Horner's group hopes to present labeling standards to the U.S. Food and Drug Administration, which currently does not regulate low-carb claims, by the spring, she said.

LowCarbiz.com, the online newsletter that coordinated the Denver conference, is working separately to create an independent group that will also provide oversight.

The group, dubbed the Low Carb Consumers League, will include consumers, manufacturers and a board that includes well-known health experts, said Dean Rotbart, LowCarbiz's executive editor.

"I believe that the FDA is more likely to listen to the voice of several hundred thousand consumers," Rotbart said.

Low-carb experts claim much of the health criticism stems from taking their diets to extremes. They want to push ahead with research that will educate the public about the benefits of low-carb eating, including weight loss.

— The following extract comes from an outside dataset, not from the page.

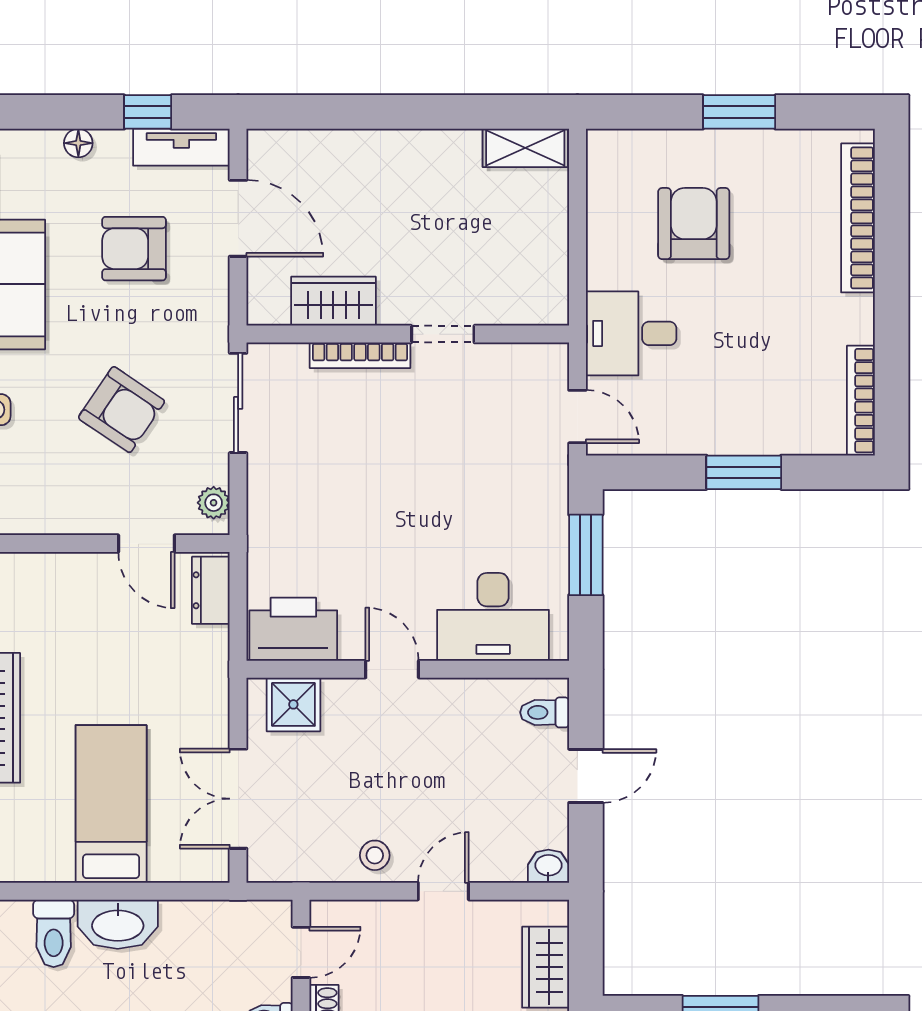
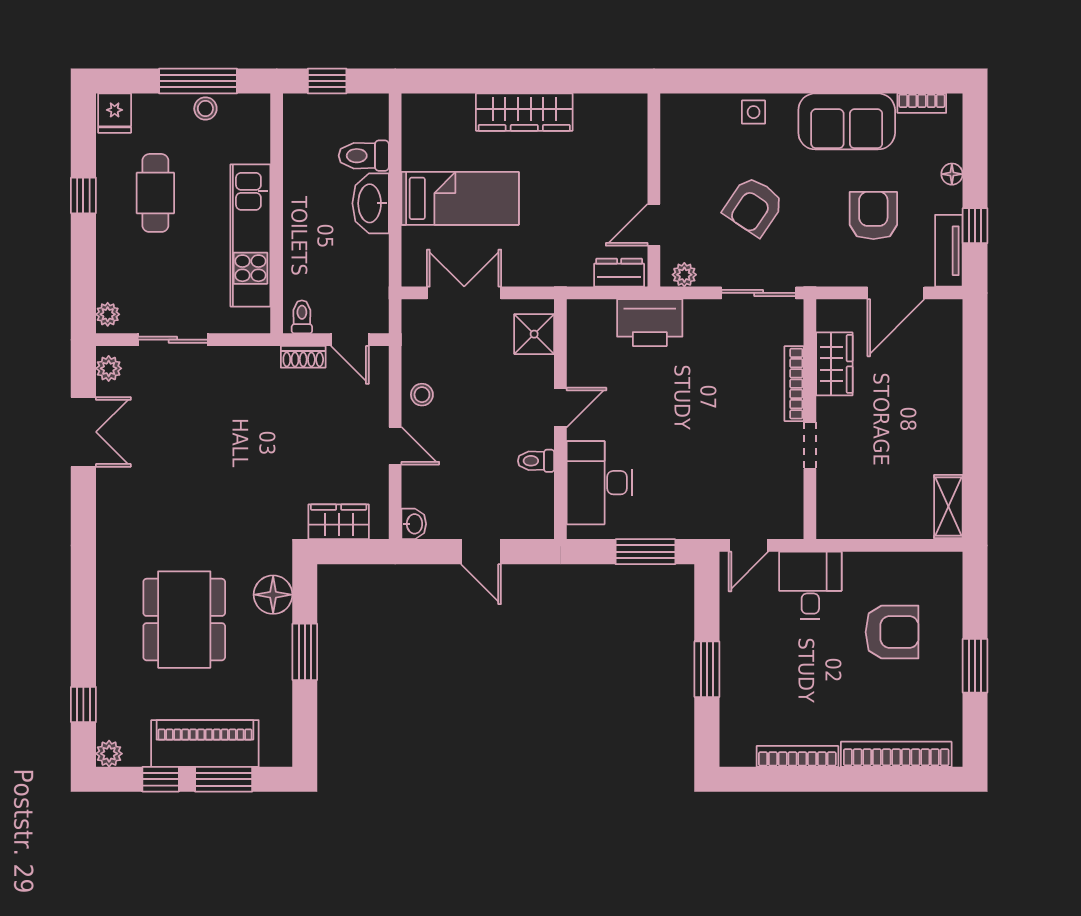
bookcase: (861, 401) -> (797, 756), moved
printer: (293, 629) -> (650, 323), moved, turned 90
toilet: (545, 712) -> (536, 461), moved, turned -90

"Science is on our side, and we have to be out there talking about it," Fred Pescatore, M.D., an expert on low-carb diets and the author of several books on the topic, said at the conference. "It's not a gimmick diet; that's what we have to move away from."

Panel discussions dealing with risk, regulatory and legal issues, and truth in labeling were top picks of attendees, who sought ways to market and expand into a industry that some expect to grow from an estimated $15 billion currently to more than $25 billion in U.S. sales by the end of this year.